Maszyna do szycia bez użycia nici czyli co to jest Sew Cool Sewing Machine?

http://decomade.pl/produkt/2113-sew-cool-maszyna-do-szycia
Polski producent klocków - Cobi - prócz własnych produktów zajmuje się również importem zabawek. I o ile zazwyczaj ich firma kojarzy się z ofertą raczej dla chłopców śmiem donieść, iż zajęli się dystrybucją maszyny i akcesoriów do szycia z serii Sew Cool Sewing Studio.

Powiecie fajowo - maszyna do szycia na tyle bezpieczna by mogły używać jej sześciolatki!

To przypomniało mi moją pierwszą przygodę z maszyną do szycia - niebieską, plastikową zabawką na korbkę, którą mama kupiła 'od ruskich' jak miałam może 7 lat. Szycie na niej było mordęgą, ale pamiętam, że udało mi się uszyć jakąś sukienkę dla laki (czytaj - zszyte 2 boki i doszyte tasiemki na ramiączka;>). I oczywiście kochałam ją przez równe 5-6 dni :). Do szycia wróciłam już jako nastolatka pedałując na babcinym Singerze :)

Dziś jak patrzę jakie cudeńka produkowane są z myślą o dziewczynkach, to gdzieś w okolicy żołądka ściska mnie zazdrość. I myślę sobie, Bozi, co ja bym zrobiła, gdybym w dzieciństwie miała tę maszynę. Co zabawniejsze czasem myślę, że fajnie byłoby mieć ją dziś i móc się pobawić :). I tak ciekawość wzięła górę i postanowiłam chociaż o tym intrygującym produkcie poczytać.
 
I tak - na stronie dystrybutora nie ma wzmianki o tym jak działa maszyna. Możecie się natomiast dowiedzieć, że działa i to bez wykorzystania nici, gwarantując tym samym, że dziecko nie zszyje sobie palców i nie będzie mieć problemów z plątaniem się nici. Podobne treści znajdziecie na stronie oficjalnego producenta. O tutaj. Włącznie z masą fotek, projektów i filmikiem zachęcającym dziewczynki do szycia.

• MATERIAŁ ŹRÓDŁOWY:
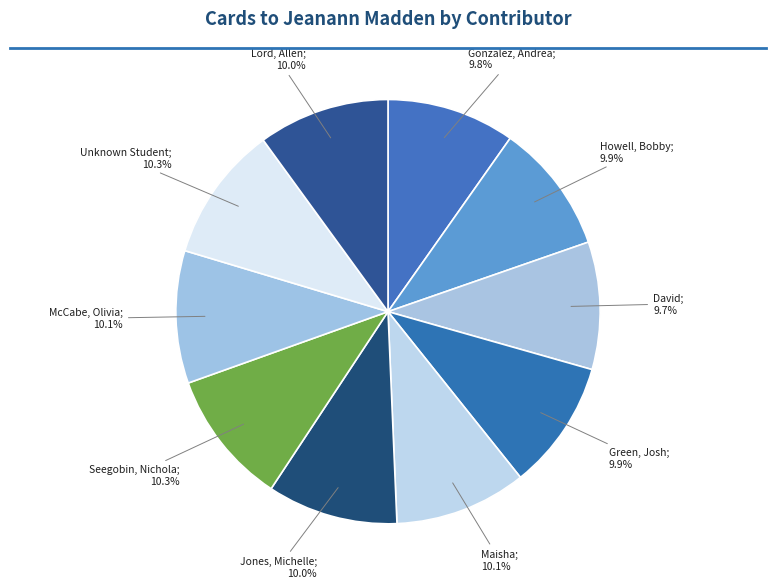

Is there a majority slice in this chart?

No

• CO ZROBIĆ:
1 – Oceń, czy podane zdania (a), (b) i (c) są zgodne z wybranym tekstem. Przy każdym odpowiedz „tak” lub „nie” i przytocz dosłownie rozstrzygające słowa tekstu: (a) Cobi zajmuje się także importem zabawek. (b) Na stronie dystrybutora opisano, jak działa maszyna. (c) Maszyna Sew Cool szyje przy użyciu nici.
2 – Zmień w wybranym tekście fragment od słów „Powiecie fajowo - maszyna” aż do słów „intrygującym produkcie poczytać.”, zastępując „zazdrość” wyrazem „tęsknota”, i podaj ten fragment ponownie.
Materiał nie jest tu potrzebny.

• ODPOWIEDZI:
1 –
(a) Tak: „prócz własnych produktów zajmuje się również importem zabawek”.
(b) Nie: „na stronie dystrybutora nie ma wzmianki o tym jak działa maszyna”.
(c) Nie: „działa i to bez wykorzystania nici”.

2 –
Powiecie fajowo - maszyna do szycia na tyle bezpieczna by mogły używać jej sześciolatki!

To przypomniało mi moją pierwszą przygodę z maszyną do szycia - niebieską, plastikową zabawką na korbkę, którą mama kupiła 'od ruskich' jak miałam może 7 lat. Szycie na niej było mordęgą, ale pamiętam, że udało mi się uszyć jakąś sukienkę dla laki (czytaj - zszyte 2 boki i doszyte tasiemki na ramiączka;>). I oczywiście kochałam ją przez równe 5-6 dni :). Do szycia wróciłam już jako nastolatka pedałując na babcinym Singerze :)

Dziś jak patrzę jakie cudeńka produkowane są z myślą o dziewczynkach, to gdzieś w okolicy żołądka ściska mnie tęsknota. I myślę sobie, Bozi, co ja bym zrobiła, gdybym w dzieciństwie miała tę maszynę. Co zabawniejsze czasem myślę, że fajnie byłoby mieć ją dziś i móc się pobawić :). I tak ciekawość wzięła górę i postanowiłam chociaż o tym intrygującym produkcie poczytać.